_What needs to be done_
Retype every line of the material below, character for character, keeping the original line breaks.

━━ Given data

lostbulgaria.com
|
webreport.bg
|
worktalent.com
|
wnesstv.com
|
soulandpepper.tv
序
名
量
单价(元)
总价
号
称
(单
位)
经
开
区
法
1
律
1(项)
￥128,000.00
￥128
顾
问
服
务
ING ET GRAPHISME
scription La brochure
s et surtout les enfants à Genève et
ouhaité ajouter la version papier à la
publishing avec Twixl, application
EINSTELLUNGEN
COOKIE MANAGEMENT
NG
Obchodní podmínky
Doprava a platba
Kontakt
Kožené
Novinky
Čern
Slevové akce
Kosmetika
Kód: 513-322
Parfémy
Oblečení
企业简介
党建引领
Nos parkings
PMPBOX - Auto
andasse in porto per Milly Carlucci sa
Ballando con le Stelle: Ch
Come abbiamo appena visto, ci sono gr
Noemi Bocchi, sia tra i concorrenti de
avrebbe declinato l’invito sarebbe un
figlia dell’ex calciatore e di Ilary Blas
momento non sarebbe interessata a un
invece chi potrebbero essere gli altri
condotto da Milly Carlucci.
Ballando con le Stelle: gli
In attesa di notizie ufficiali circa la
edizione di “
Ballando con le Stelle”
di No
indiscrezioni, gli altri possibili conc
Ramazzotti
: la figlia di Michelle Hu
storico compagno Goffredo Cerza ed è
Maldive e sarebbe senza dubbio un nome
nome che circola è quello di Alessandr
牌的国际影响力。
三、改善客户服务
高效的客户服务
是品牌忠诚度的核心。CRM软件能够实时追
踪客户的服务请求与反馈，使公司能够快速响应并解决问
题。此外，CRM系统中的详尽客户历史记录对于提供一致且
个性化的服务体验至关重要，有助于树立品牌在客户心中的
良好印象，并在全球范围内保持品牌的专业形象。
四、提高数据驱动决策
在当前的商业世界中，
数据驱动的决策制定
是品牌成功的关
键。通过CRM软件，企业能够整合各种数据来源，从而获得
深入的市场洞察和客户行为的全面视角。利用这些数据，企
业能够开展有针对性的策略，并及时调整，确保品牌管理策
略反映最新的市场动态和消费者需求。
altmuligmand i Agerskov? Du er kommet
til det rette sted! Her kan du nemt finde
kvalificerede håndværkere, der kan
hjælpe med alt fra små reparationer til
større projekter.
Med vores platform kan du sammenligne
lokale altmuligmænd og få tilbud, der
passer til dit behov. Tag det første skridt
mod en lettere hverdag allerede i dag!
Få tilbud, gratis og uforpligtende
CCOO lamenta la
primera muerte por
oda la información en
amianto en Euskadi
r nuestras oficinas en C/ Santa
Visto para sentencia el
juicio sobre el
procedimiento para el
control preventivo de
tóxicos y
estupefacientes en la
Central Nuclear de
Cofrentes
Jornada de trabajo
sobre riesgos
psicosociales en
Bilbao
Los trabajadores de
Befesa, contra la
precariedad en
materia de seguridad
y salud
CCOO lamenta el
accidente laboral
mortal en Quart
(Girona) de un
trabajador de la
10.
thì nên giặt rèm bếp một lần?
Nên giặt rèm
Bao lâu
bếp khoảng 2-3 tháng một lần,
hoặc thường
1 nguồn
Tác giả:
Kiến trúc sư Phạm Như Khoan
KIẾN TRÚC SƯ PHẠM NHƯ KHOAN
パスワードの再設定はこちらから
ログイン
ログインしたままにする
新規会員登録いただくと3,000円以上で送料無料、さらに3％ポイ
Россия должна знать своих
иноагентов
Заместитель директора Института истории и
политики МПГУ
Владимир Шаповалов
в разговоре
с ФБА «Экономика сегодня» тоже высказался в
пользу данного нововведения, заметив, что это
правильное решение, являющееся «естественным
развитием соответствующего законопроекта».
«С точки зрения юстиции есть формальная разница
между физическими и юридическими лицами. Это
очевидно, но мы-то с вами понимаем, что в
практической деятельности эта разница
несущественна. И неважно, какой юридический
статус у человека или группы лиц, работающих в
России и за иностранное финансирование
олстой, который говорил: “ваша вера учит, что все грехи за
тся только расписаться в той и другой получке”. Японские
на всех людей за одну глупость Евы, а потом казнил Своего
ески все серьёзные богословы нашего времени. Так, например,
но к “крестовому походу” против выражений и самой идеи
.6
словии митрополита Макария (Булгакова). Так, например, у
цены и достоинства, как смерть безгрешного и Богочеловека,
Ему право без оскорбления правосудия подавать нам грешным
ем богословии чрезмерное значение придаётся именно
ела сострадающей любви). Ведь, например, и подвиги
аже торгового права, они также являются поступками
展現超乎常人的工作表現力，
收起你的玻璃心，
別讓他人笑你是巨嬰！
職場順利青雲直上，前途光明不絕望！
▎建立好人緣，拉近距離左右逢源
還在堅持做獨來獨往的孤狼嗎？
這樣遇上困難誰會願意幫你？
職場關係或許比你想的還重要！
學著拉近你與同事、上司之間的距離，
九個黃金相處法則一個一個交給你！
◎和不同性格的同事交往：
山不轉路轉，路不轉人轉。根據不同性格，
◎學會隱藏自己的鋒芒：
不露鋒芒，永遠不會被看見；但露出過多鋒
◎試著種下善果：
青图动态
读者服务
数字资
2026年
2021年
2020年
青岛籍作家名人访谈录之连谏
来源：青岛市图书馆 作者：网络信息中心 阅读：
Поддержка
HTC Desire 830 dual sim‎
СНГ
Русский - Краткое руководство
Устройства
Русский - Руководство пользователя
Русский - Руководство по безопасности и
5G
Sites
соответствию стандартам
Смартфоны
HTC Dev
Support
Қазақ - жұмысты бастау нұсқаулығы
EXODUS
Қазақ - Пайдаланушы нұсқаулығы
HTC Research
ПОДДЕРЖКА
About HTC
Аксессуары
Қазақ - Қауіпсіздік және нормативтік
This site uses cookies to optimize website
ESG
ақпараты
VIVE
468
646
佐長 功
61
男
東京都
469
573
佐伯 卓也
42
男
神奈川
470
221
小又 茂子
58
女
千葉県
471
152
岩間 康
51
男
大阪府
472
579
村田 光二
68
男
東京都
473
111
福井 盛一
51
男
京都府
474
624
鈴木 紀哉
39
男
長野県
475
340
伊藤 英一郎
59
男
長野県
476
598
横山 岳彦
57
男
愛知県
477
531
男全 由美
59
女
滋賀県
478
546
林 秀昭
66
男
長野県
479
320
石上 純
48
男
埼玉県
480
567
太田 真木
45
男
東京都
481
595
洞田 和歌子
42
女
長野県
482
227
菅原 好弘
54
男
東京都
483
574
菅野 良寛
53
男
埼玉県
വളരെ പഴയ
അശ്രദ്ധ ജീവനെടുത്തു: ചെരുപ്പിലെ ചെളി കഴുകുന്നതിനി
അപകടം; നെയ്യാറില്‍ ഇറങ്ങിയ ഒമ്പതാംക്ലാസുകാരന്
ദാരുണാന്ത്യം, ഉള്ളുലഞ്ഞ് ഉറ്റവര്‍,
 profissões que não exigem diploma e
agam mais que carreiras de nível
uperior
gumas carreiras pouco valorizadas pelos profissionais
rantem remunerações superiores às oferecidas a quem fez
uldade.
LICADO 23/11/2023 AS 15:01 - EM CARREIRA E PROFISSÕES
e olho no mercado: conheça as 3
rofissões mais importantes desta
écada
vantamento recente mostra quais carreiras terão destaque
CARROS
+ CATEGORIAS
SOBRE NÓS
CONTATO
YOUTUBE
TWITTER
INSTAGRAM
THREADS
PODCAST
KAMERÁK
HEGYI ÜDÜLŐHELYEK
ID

━━━━

_Response to the exercise_
lostbulgaria.com
|
webreport.bg
|
worktalent.com
|
wnesstv.com
|
soulandpepper.tv
序
名
量
单价(元)
总价
号
称
(单
位)
经
开
区
法
1
律
1(项)
￥128,000.00
￥128
顾
问
服
务
ING ET GRAPHISME
scription La brochure
s et surtout les enfants à Genève et
ouhaité ajouter la version papier à la
publishing avec Twixl, application
EINSTELLUNGEN
COOKIE MANAGEMENT
NG
Obchodní podmínky
Doprava a platba
Kontakt
Kožené
Novinky
Čern
Slevové akce
Kosmetika
Kód: 513-322
Parfémy
Oblečení
企业简介
党建引领
Nos parkings
PMPBOX - Auto
andasse in porto per Milly Carlucci sa
Ballando con le Stelle: Ch
Come abbiamo appena visto, ci sono gr
Noemi Bocchi, sia tra i concorrenti de
avrebbe declinato l’invito sarebbe un
figlia dell’ex calciatore e di Ilary Blas
momento non sarebbe interessata a un
invece chi potrebbero essere gli altri
condotto da Milly Carlucci.
Ballando con le Stelle: gli
In attesa di notizie ufficiali circa la
edizione di “
Ballando con le Stelle”
di No
indiscrezioni, gli altri possibili conc
Ramazzotti
: la figlia di Michelle Hu
storico compagno Goffredo Cerza ed è
Maldive e sarebbe senza dubbio un nome
nome che circola è quello di Alessandr
牌的国际影响力。
三、改善客户服务
高效的客户服务
是品牌忠诚度的核心。CRM软件能够实时追
踪客户的服务请求与反馈，使公司能够快速响应并解决问
题。此外，CRM系统中的详尽客户历史记录对于提供一致且
个性化的服务体验至关重要，有助于树立品牌在客户心中的
良好印象，并在全球范围内保持品牌的专业形象。
四、提高数据驱动决策
在当前的商业世界中，
数据驱动的决策制定
是品牌成功的关
键。通过CRM软件，企业能够整合各种数据来源，从而获得
深入的市场洞察和客户行为的全面视角。利用这些数据，企
业能够开展有针对性的策略，并及时调整，确保品牌管理策
略反映最新的市场动态和消费者需求。
altmuligmand i Agerskov? Du er kommet
til det rette sted! Her kan du nemt finde
kvalificerede håndværkere, der kan
hjælpe med alt fra små reparationer til
større projekter.
Med vores platform kan du sammenligne
lokale altmuligmænd og få tilbud, der
passer til dit behov. Tag det første skridt
mod en lettere hverdag allerede i dag!
Få tilbud, gratis og uforpligtende
CCOO lamenta la
primera muerte por
oda la información en
amianto en Euskadi
r nuestras oficinas en C/ Santa
Visto para sentencia el
juicio sobre el
procedimiento para el
control preventivo de
tóxicos y
estupefacientes en la
Central Nuclear de
Cofrentes
Jornada de trabajo
sobre riesgos
psicosociales en
Bilbao
Los trabajadores de
Befesa, contra la
precariedad en
materia de seguridad
y salud
CCOO lamenta el
accidente laboral
mortal en Quart
(Girona) de un
trabajador de la
10.
thì nên giặt rèm bếp một lần?
Nên giặt rèm
Bao lâu
bếp khoảng 2-3 tháng một lần,
hoặc thường
1 nguồn
Tác giả:
Kiến trúc sư Phạm Như Khoan
KIẾN TRÚC SƯ PHẠM NHƯ KHOAN
パスワードの再設定はこちらから
ログイン
ログインしたままにする
新規会員登録いただくと3,000円以上で送料無料、さらに3％ポイ
Россия должна знать своих
иноагентов
Заместитель директора Института истории и
политики МПГУ
Владимир Шаповалов
в разговоре
с ФБА «Экономика сегодня» тоже высказался в
пользу данного нововведения, заметив, что это
правильное решение, являющееся «естественным
развитием соответствующего законопроекта».
«С точки зрения юстиции есть формальная разница
между физическими и юридическими лицами. Это
очевидно, но мы-то с вами понимаем, что в
практической деятельности эта разница
несущественна. И неважно, какой юридический
статус у человека или группы лиц, работающих в
России и за иностранное финансирование
олстой, который говорил: “ваша вера учит, что все грехи за
тся только расписаться в той и другой получке”. Японские
на всех людей за одну глупость Евы, а потом казнил Своего
ески все серьёзные богословы нашего времени. Так, например,
но к “крестовому походу” против выражений и самой идеи
.6
словии митрополита Макария (Булгакова). Так, например, у
цены и достоинства, как смерть безгрешного и Богочеловека,
Ему право без оскорбления правосудия подавать нам грешным
ем богословии чрезмерное значение придаётся именно
ела сострадающей любви). Ведь, например, и подвиги
аже торгового права, они также являются поступками
展現超乎常人的工作表現力，
收起你的玻璃心，
別讓他人笑你是巨嬰！
職場順利青雲直上，前途光明不絕望！
▎建立好人緣，拉近距離左右逢源
還在堅持做獨來獨往的孤狼嗎？
這樣遇上困難誰會願意幫你？
職場關係或許比你想的還重要！
學著拉近你與同事、上司之間的距離，
九個黃金相處法則一個一個交給你！
◎和不同性格的同事交往：
山不轉路轉，路不轉人轉。根據不同性格，
◎學會隱藏自己的鋒芒：
不露鋒芒，永遠不會被看見；但露出過多鋒
◎試著種下善果：
青图动态
读者服务
数字资
2026年
2021年
2020年
青岛籍作家名人访谈录之连谏
来源：青岛市图书馆 作者：网络信息中心 阅读：
Поддержка
HTC Desire 830 dual sim‎
СНГ
Русский - Краткое руководство
Устройства
Русский - Руководство пользователя
Русский - Руководство по безопасности и
5G
Sites
соответствию стандартам
Смартфоны
HTC Dev
Support
Қазақ - жұмысты бастау нұсқаулығы
EXODUS
Қазақ - Пайдаланушы нұсқаулығы
HTC Research
ПОДДЕРЖКА
About HTC
Аксессуары
Қазақ - Қауіпсіздік және нормативтік
This site uses cookies to optimize website
ESG
ақпараты
VIVE
468
646
佐長 功
61
男
東京都
469
573
佐伯 卓也
42
男
神奈川
470
221
小又 茂子
58
女
千葉県
471
152
岩間 康
51
男
大阪府
472
579
村田 光二
68
男
東京都
473
111
福井 盛一
51
男
京都府
474
624
鈴木 紀哉
39
男
長野県
475
340
伊藤 英一郎
59
男
長野県
476
598
横山 岳彦
57
男
愛知県
477
531
男全 由美
59
女
滋賀県
478
546
林 秀昭
66
男
長野県
479
320
石上 純
48
男
埼玉県
480
567
太田 真木
45
男
東京都
481
595
洞田 和歌子
42
女
長野県
482
227
菅原 好弘
54
男
東京都
483
574
菅野 良寛
53
男
埼玉県
വളരെ പഴയ
അശ്രദ്ധ ജീവനെടുത്തു: ചെരുപ്പിലെ ചെളി കഴുകുന്നതിനി
അപകടം; നെയ്യാറില്‍ ഇറങ്ങിയ ഒമ്പതാംക്ലാസുകാരന്
ദാരുണാന്ത്യം, ഉള്ളുലഞ്ഞ് ഉറ്റവര്‍,
 profissões que não exigem diploma e
agam mais que carreiras de nível
uperior
gumas carreiras pouco valorizadas pelos profissionais
rantem remunerações superiores às oferecidas a quem fez
uldade.
LICADO 23/11/2023 AS 15:01 - EM CARREIRA E PROFISSÕES
e olho no mercado: conheça as 3
rofissões mais importantes desta
écada
vantamento recente mostra quais carreiras terão destaque
CARROS
+ CATEGORIAS
SOBRE NÓS
CONTATO
YOUTUBE
TWITTER
INSTAGRAM
THREADS
PODCAST
KAMERÁK
HEGYI ÜDÜLŐHELYEK
ID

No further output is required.